Der Alltag hinter dem Elektrozaun

In seinem Band „Geraubte Kindheit“ erzählt Thomas Geve seine eigene Geschichte: Wie er die Konzentrationslager Auschwitz, Groß-Rosen und Buchenwald überlebte. Das Buch schildert den Alltag dort mit allem Realismus.

Um das dunkelste Kapitel der deutschen Geschichte, die Vernichtung der europäischen Juden während der Nazi-Diktatur, historisch redlich aufarbeiten zu können, sind Zeugnisse von Überlebenden unerlässlich. Einer von ihnen ist der 84-jährige Thomas Geve, dessen autobiographischer Bericht "Geraubte Kindheit" authentisch schildert, wie es einem Jungen gelang, den Holocaust zu überleben.

Das Außerordentliche an Geves Buch ist der gesonderte Blickwinkel, der das Unfassbare bündelt: Hier wird mit den Augen eines Heranwachsenden auf einfache und daher besonders ergreifende Weise ein Grauen beleuchtet, das die menschliche Vorstellungskraft übersteigt.

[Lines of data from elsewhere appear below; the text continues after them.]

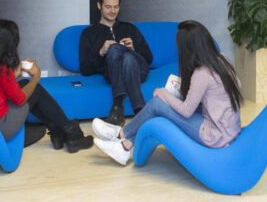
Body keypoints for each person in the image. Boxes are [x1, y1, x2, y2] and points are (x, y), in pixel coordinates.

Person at [90, 20, 242, 166]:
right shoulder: (223, 59)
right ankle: (125, 144)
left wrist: (164, 93)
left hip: (215, 136)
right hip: (230, 129)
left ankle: (121, 135)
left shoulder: (202, 73)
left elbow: (186, 111)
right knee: (163, 108)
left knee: (158, 103)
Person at [0, 19, 93, 153]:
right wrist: (36, 76)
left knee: (24, 84)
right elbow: (20, 99)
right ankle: (73, 135)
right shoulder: (1, 68)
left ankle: (57, 132)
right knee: (35, 89)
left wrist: (14, 74)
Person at [79, 0, 153, 126]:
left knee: (124, 54)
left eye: (116, 7)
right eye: (108, 7)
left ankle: (117, 106)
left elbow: (149, 58)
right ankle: (139, 109)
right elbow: (85, 69)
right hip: (112, 73)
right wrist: (101, 52)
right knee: (125, 58)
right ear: (99, 6)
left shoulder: (130, 28)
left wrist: (133, 49)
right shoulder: (89, 33)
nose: (113, 11)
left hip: (139, 70)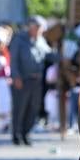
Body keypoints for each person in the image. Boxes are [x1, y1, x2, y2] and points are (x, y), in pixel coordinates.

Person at [9, 15, 54, 145]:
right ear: (32, 27)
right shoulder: (19, 39)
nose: (42, 31)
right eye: (40, 27)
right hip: (23, 79)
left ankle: (26, 133)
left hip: (37, 80)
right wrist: (16, 77)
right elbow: (14, 61)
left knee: (33, 108)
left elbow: (49, 54)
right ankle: (16, 134)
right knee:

Geve ist in den Konzentrationslagern Auschwitz, Groß-Rosen und Buchenwald gedemütigt worden und hat nach der Befreiung durch die Amerikaner in einer Reihe von Buntstift-Zeichnungen den Alltag als Gefangener dargestellt. Aus diesen Bildern entstand 1958 der Bericht "Geraubte Kindheit", der nun neu publiziert wird.

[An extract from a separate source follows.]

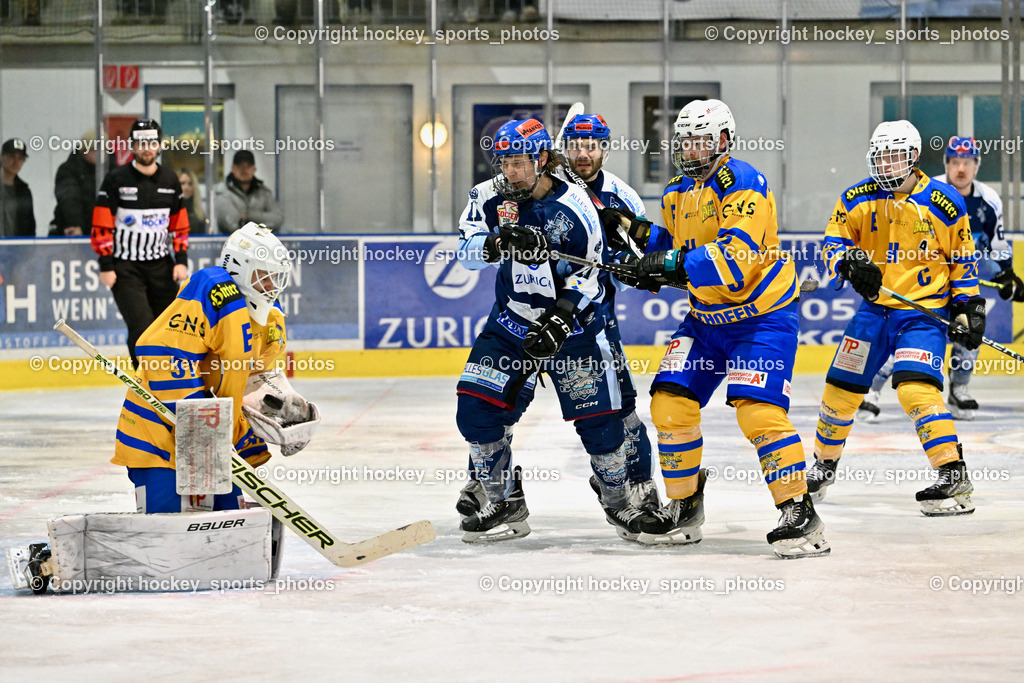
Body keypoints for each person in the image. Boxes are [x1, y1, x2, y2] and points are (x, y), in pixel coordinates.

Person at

Thomas Geve (ein Pseudonym), 1929 in Stettin geboren und in Berlin aufgewachsen, lebt heute in Israel. Deutschland besucht er in den vergangenen Jahren oft - vornehmlich an Schulen versucht er Jugendliche mit seinem Buch bekannt zu machen, da seiner Auffassung nach nur die genaue Kenntnis der Geschichte eine Sicherheitsgarantie für die Zukunft sein kann. Drastische Skizzen ermöglichen einen lebendigen Eindruck vom elenden Lagerleben und der ständigen tödlichen Bedrohung. Da werden die Holzbaracken, umfriedet von einem Elektrozaun, beschrieben; da drohen Wachttürme, von denen aus jeder Schritt der Insassen belauert werden, um sicherzustellen, dass die unmenschlichen Arbeitsanforderungen - in der "Maurerschule" etwa - brutal durchgesetzt werden.

Thomas Geve hat Glück gehabt. Er konnte Auschwitz lebend überstehen, weil er als großer und kräftiger Jüngling in den "Selektionen" für arbeits- und einsatzfähig erkannt wurde. Seine Mutter wurde in Auschwitz ermordet. Sein Vater war schon 1939 nach England geflüchtet, wo er als Chirurg arbeitete.

Trotz der Schicksalsschläge vermeidet Geve hasserfüllte Erinnerungen. Sein ausgeglichener Stil ermöglicht lebensechte Einblicke in das tägliche Miteinander der eingepferchten Jugendlichen, ihre Sehnsüchte, ihre verzweifelten geistigen Anrennversuche. Freundschaften entstehen, Gegensätze (zu Sinti und Roma etwa) werden offenbar, Animositäten (gegenüber Homosexuellen) werden nicht verschleiert. Das alles ergibt einen sprachlichen Realismus, der die Aufnahme des Ungeheuerlichen erleichtert. Geve gibt dem Leser das Gefühl einer Hoffnung, er lässt der Zukunft eine Chance.

Thomas Geve: Geraubte Kindheit. Ein Junge überlebt den Holocaust. Donat-Verlag, 238 Seiten, 16,80 Euro.